Der Mangel an zivilgesellschaftlichem Rückhalt bescherte der Bühne ein überaus unstetes Schicksal, das von einem häufigen Wechsel der Programmpolitik wie auch des Künstlerstamms geprägt war, wobei es immer wieder auch zur einer vollständigen Auflösung des Ensembles kam. Die ständig wechselnden Gastsänger waren der Landessprache nicht mächtig, von dem unsteten Spielbetrieb konnten einheimische Komponisten mangels verlässlicher Aufträge nicht leben. Einzig die Opern von Stanisław Moniuszko nehmen in den polnischen Spielplänen noch heute eine zentrale Stellung ein.

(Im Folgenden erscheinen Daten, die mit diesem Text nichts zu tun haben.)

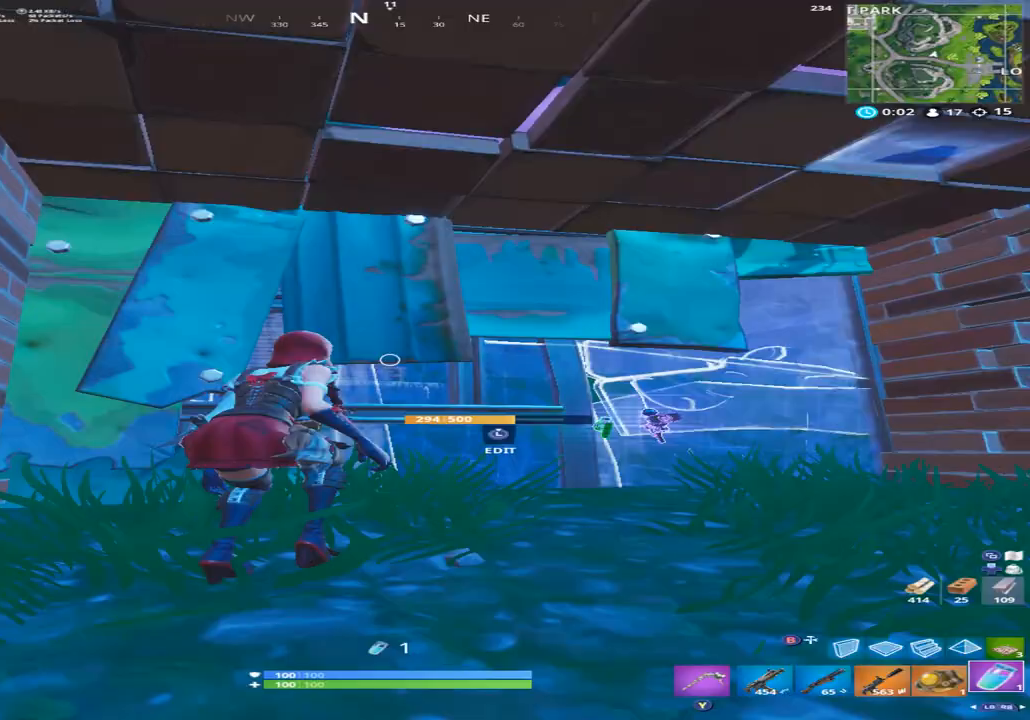
{"buttons": ["R2"], "left_stick": "up-right", "right_stick": "right", "events": [[167, "left_stick", "left"], [233, "right_stick", "down-left"], [267, "L3", "down"], [300, "left_stick", "down-left"], [367, "L3", "up"], [400, "R2", "down"], [400, "left_stick", "center"], [400, "right_stick", "up"], [467, "left_stick", "up-right"], [500, "right_stick", "right"]]}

So aufschlussreich der Vergleich zwischen Prag und Lemberg für die politische Geschichte bis in die Gegenwart ist, so schlecht fügt sich die Dresdner Hofoper als drittes Fallbeispiel ein. Gewiss spielte die sächsische Metropole als Uraufführungsort zahlreicher Opern von Carl Maria von Weber, Richard Wagner und Richard Strauss eine wichtige Rolle für die deutsche Musikkultur. Doch war Dresden nie das unbestrittene Zentrum der Musiknation, und weil die Deutschen seit 1871 ihren eigenen Nationalstaat hatten, musste die Kultur nicht mehr als ideelle Ersatznation herhalten.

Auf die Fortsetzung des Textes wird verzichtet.